WHAT THIS TASK INVOLVES:
Can you retype, unchanged, the lines below from the one containing "as **1:04** most helpful." to the one containing "The clock shows **7:41**", both of those included, and nothing else?

>>>>>

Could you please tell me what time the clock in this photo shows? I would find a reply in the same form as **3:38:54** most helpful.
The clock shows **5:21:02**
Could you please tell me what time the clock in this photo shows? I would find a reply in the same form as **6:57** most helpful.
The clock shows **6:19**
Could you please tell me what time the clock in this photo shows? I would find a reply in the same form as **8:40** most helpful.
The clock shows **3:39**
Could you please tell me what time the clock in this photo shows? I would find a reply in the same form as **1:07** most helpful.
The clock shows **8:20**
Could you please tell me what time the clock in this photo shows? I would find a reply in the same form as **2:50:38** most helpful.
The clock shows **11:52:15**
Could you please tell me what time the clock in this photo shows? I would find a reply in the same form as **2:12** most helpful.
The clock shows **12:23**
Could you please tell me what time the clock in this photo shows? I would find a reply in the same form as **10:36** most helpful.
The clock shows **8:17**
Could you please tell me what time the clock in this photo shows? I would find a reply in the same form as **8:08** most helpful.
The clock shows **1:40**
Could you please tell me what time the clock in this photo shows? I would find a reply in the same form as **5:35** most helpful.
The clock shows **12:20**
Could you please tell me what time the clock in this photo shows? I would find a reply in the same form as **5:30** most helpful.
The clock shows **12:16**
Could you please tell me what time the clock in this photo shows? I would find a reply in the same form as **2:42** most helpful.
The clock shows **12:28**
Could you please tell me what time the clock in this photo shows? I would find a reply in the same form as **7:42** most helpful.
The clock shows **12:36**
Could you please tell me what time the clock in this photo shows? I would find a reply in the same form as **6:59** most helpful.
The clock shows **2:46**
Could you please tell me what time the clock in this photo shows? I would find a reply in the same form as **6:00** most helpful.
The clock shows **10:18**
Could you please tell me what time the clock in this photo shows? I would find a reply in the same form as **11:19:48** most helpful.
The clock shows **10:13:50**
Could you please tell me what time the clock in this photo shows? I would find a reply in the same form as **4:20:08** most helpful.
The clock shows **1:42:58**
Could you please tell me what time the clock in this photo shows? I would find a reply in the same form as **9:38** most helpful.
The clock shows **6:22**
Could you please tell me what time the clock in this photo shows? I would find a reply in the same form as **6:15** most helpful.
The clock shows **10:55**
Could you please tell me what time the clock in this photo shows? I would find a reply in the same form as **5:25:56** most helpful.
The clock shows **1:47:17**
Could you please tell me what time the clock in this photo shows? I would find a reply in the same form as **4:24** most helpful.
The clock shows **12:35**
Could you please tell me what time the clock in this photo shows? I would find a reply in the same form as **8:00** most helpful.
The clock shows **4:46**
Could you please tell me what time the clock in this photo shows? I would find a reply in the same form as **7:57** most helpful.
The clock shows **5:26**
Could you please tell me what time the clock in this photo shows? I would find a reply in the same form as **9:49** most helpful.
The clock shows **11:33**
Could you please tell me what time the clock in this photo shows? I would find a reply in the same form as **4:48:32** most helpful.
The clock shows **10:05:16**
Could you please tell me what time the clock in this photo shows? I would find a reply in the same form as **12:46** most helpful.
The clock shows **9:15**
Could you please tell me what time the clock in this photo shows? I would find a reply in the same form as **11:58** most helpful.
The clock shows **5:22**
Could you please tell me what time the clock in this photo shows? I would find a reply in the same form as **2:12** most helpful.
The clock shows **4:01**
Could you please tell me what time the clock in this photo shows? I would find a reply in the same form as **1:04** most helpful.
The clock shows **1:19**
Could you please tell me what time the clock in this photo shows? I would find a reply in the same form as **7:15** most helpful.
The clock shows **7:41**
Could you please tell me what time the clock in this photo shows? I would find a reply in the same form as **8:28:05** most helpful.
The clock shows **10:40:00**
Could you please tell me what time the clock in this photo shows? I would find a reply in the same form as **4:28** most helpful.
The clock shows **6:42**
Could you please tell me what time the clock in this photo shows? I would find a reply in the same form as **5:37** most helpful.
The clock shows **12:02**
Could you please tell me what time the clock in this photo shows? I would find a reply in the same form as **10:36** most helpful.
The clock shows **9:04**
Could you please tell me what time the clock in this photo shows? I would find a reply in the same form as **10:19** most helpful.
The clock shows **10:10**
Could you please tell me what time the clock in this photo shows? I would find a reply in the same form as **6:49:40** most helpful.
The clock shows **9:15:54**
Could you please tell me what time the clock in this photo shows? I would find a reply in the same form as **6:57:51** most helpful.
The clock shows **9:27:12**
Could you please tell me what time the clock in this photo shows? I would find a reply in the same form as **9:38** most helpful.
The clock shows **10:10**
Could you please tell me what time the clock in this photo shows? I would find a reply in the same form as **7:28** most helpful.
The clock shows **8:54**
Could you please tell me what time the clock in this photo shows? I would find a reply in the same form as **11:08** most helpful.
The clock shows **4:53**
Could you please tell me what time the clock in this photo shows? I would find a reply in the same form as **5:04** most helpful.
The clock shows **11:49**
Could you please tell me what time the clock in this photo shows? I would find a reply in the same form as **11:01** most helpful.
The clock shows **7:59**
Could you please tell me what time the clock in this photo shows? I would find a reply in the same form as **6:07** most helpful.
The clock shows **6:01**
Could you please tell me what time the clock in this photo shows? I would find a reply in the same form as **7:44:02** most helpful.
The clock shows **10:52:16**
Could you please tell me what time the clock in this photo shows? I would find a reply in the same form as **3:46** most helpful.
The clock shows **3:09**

<<<<<

ANSWER FOR THIS EXERCISE:
Could you please tell me what time the clock in this photo shows? I would find a reply in the same form as **1:04** most helpful.
The clock shows **1:19**
Could you please tell me what time the clock in this photo shows? I would find a reply in the same form as **7:15** most helpful.
The clock shows **7:41**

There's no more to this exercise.